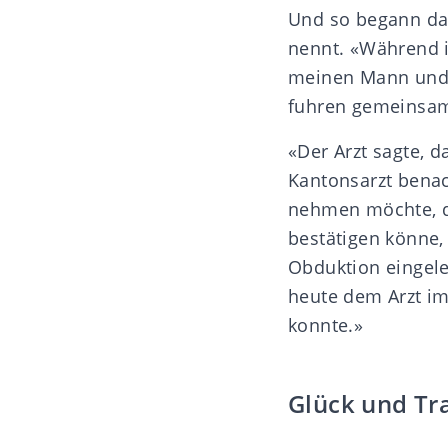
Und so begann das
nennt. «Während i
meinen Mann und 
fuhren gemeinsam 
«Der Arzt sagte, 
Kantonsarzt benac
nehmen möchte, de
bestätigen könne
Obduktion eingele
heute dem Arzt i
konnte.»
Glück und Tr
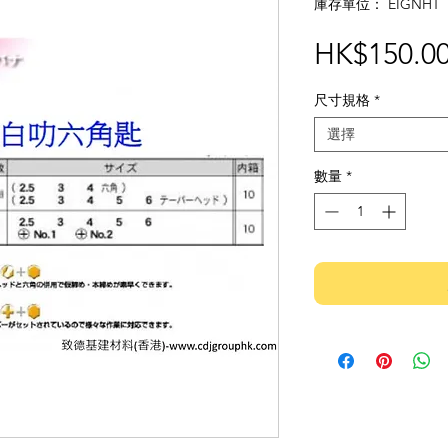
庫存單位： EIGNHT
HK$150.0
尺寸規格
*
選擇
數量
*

==

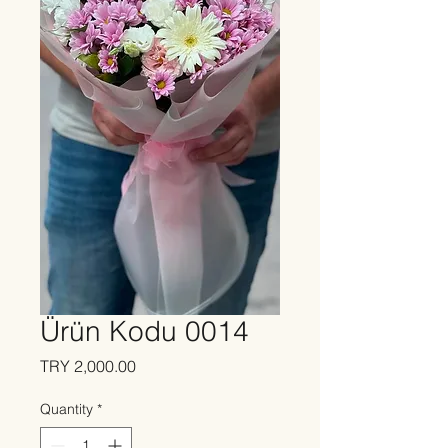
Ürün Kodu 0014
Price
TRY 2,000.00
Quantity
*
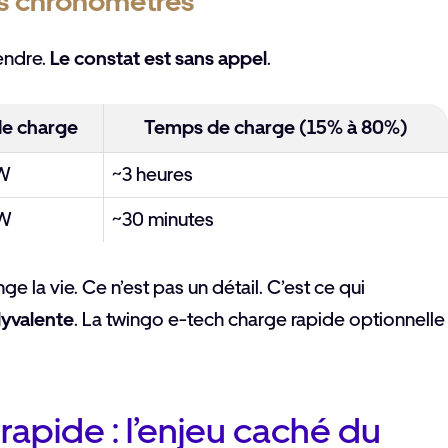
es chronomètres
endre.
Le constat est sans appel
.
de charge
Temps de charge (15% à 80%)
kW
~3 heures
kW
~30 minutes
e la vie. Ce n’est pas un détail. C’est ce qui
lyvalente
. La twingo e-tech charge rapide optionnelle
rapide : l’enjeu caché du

Task description: Tally the lines of the entries above that hold the word "rapide"; the number is the whole answer.

Answer section: 2